This is in the ImageJ macro language and requires the XRM Thumbnails plugin, also included in the same archive. This plugin isn't meant to be run on its own, so I put XRM_Thumbnails.jar in the folder Fiji.app/plugins/Utilities, so that it does not appear in the Plugins menu, where it is confusing to see next to the XRM_Reader plugin. 

 

I put the .ijm macro in either Fiji.app/plugins/Scripts/File or Fiji.app/scripts/File, and then it appears in the File pull-down menu. 

 

This version is working pretty well, and it makes an XYZ montage for each reconstructed stack and a 0°90° mugshot for each projection series (really first and middle projection - for a 360° scan it will be front and back images; my machine didn't do full rotations). 

 

I finally figured out how to read the date/time from the txrm files, and this is now incorporated. (Fun fact: the container files *.xrm, *.txrm, or *.txm can be extracted to a bunch of hex files with 7-Zip.
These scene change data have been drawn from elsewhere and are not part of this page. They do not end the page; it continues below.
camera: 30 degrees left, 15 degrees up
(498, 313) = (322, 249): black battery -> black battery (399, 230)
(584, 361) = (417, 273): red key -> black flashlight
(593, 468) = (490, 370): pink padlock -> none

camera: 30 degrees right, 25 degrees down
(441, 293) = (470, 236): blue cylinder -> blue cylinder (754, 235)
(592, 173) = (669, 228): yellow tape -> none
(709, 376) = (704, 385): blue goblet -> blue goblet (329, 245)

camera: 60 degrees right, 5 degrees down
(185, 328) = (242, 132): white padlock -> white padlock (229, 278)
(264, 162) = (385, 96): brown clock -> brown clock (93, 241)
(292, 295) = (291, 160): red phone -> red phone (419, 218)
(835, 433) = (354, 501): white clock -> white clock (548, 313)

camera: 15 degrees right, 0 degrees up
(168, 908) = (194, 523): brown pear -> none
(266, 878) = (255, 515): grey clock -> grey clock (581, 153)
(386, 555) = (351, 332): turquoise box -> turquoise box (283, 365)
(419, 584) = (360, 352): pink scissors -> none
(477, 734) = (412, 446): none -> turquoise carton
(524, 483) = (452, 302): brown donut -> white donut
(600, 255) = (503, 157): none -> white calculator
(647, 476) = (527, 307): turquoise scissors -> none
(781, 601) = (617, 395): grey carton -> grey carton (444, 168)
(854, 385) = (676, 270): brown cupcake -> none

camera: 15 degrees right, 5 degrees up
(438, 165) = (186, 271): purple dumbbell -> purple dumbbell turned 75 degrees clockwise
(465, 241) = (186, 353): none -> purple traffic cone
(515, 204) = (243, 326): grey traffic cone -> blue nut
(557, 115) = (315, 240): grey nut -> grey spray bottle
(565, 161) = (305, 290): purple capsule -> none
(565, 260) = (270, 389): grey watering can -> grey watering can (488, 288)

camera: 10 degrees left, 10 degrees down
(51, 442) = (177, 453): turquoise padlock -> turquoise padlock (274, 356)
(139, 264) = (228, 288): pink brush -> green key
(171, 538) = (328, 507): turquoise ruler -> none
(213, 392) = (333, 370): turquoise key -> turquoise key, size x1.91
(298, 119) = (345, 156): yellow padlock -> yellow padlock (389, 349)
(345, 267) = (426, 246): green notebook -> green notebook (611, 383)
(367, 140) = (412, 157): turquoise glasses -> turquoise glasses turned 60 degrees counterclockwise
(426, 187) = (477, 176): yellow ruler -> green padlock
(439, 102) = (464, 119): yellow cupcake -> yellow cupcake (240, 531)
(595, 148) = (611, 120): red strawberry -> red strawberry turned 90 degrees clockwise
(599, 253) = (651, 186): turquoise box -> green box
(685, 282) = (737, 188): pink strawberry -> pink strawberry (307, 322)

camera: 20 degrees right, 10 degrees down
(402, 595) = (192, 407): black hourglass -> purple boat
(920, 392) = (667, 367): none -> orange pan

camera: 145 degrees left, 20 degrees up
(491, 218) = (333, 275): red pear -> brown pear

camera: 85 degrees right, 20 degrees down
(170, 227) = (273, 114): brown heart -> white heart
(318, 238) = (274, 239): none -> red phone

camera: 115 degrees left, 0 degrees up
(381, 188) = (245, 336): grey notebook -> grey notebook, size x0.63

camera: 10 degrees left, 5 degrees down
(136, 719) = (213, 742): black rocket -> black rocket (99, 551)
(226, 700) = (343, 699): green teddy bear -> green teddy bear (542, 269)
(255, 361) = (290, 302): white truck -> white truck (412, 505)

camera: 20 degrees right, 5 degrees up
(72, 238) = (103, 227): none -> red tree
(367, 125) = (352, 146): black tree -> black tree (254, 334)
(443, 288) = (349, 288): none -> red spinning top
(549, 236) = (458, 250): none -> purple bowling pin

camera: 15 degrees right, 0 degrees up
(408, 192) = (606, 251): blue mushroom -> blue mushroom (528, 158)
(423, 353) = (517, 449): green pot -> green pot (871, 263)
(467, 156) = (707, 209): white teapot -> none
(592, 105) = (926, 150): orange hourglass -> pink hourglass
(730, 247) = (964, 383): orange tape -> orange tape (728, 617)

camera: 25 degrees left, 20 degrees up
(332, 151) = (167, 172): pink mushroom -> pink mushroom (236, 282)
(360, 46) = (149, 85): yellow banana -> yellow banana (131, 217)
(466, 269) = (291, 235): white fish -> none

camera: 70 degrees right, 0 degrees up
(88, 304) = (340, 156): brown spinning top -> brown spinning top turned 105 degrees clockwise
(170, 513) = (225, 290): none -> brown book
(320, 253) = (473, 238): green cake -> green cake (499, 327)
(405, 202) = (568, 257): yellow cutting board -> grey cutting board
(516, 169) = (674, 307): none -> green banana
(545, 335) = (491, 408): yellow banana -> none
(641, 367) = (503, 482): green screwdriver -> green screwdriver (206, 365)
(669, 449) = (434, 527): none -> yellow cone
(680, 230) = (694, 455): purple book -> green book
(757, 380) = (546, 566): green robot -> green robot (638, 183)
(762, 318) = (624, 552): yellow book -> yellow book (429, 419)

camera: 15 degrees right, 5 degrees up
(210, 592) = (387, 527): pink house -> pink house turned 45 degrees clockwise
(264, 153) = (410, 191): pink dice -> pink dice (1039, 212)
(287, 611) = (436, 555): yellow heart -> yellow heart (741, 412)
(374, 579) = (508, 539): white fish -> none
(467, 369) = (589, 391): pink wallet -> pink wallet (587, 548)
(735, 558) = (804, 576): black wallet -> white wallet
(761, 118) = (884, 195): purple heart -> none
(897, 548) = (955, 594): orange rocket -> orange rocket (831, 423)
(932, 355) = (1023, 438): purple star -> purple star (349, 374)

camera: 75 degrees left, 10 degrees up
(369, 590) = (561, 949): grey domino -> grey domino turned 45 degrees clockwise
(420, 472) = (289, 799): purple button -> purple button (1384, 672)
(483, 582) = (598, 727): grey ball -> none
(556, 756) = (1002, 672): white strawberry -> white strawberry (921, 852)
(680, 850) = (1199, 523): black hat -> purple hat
I opened some of these with Hex Fiend or HxD to get the format of the date entry.)




If you have questions or comments, feel free to contact me. 

 

Brian Metscher 

Vienna, Dec. 2024

 

 

>> Note that Xradia .txm files can also be opened directly in Amira 6.4 and higher (Windows), and also in Drishti (https://github.com/nci/drishti). (Also in ORS Dragonfly Pro, but not in the free Dragonfly version.)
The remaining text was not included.